When the curator of the Louvre is killed, his last action is to leave hints that point to Robert Langdon, Professor for Symbololology. What Langdon discovers when he comes to analyse the hints is that there is a chase underway: Apparently the Brothers of Zion are trying to track down and possibly destroy what goes as the Holy Grail – and for some reason, Langdon finds himself, together with a French police woman who was the curator’s granddaughter, in the midst if it.
Sometimes one wonders whether Ron Howard was forced to do this film. Maybe he was blackmailed with nude pictures from the Apollo 13 set, or his old buddy Tom Hanks was in trouble with the Tirads (or some religious cult) and coerced him. There is no trace of a filmmaker’s enjoyment in what he is doing to be found. The most obvious this becomes when strange flashbacks into the medieval and pre-Christian times are inserted, that are directed and edited with so little enthusiasm that you wonder whether somebody found this contractual agreement to do at least 4 minutes of flashback per hour of the movie, and they on;ly realised after the last day of shooting, while still suffering the hangover from the closing party.
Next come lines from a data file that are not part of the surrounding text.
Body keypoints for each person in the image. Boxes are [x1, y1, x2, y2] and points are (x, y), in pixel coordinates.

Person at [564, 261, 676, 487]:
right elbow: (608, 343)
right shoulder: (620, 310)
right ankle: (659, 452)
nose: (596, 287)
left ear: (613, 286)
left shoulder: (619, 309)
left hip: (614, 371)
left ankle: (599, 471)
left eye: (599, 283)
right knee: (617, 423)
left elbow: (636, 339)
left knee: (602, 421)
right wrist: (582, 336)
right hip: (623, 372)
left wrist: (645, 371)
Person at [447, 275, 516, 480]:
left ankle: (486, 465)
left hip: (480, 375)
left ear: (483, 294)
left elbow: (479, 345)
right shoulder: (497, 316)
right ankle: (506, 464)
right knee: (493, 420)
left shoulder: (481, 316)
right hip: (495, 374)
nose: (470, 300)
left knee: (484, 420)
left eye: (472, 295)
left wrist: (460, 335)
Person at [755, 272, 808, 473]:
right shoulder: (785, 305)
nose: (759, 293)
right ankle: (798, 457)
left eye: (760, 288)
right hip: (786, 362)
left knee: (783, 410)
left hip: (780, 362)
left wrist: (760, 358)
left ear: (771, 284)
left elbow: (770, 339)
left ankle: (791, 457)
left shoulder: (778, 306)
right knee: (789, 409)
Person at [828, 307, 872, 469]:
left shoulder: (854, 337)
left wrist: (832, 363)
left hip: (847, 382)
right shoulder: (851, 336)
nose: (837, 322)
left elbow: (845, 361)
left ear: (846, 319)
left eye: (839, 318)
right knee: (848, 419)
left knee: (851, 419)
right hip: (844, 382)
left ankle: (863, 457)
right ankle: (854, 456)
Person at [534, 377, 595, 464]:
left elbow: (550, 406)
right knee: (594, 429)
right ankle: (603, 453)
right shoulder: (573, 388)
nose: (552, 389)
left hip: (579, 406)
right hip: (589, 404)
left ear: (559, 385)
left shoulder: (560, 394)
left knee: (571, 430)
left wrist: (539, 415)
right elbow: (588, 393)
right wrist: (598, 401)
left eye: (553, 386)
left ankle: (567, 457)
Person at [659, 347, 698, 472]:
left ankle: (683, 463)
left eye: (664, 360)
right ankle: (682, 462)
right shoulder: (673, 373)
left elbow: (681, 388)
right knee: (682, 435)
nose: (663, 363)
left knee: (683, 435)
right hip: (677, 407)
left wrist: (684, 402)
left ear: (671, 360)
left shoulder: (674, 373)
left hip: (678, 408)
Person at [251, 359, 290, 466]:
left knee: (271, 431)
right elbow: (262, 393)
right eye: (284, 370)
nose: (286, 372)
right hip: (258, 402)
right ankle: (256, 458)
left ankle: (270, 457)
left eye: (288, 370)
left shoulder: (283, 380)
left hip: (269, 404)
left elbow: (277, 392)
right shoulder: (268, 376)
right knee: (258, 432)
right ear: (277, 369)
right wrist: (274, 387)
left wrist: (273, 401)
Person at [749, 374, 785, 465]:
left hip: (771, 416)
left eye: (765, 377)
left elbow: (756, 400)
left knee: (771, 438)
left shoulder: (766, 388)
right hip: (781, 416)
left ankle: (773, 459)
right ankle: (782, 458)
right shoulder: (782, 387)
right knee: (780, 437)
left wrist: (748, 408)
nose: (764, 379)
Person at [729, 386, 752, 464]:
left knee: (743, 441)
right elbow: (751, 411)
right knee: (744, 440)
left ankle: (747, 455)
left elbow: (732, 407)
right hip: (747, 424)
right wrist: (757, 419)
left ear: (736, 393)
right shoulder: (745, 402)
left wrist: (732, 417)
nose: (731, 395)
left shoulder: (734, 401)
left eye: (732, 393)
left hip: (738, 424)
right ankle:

If you want to make a film out of a book that goes at great lengths to explain historical background, you may want to have a look at how this is done in “The Name of the Rose” – the intelligent re-shuffling into a thrill in a setting gleaming with historical colours. “Da Vinci Code” on the other hand, does not gleam, it is dull, because the script tries to jump from story stone to story stone, but never really constructing the logical link between the steps, not proving how it becomes necessary to rush from here to there. Saying it does not help, there is way too much talking in this anyway (and I watched the extended version – 25 more minutes of inspiring explanations of the self-eplanatory). It is more that the film seems to miss the breathless drive of the book, which was the one factor forgiving rather flat style or characters. And the culmination point if it all, in book and film, is just massively anti-climactic. Ok, that has been resolved, so what? It’s a sledge, she’s a boy… I do not say that I was not entertained at times, but I was glad that I could stop after a couple of hours and continue the next day, that is never a good sign. Sylas the Albino was fun to watch, but then again he was taken out of the action so suddenly and abruptly that I wondered whether he did say something bad on the set, maybe steal some coffee whitener, haha. Alfred Molina as Cardinal was wasted, as they could not decide whether they needed the character or not (they did not), Audrey Tatou did what most French acresses in Hollywood: stand around woth the mouth in gaping position. And Ian McKellen was, let’s say, better as Gandalf. Ah Jean Reno: he who would do anything to become a permanent A-List actor in the US, which only brings him closer to becoming a new Rutger Hauer.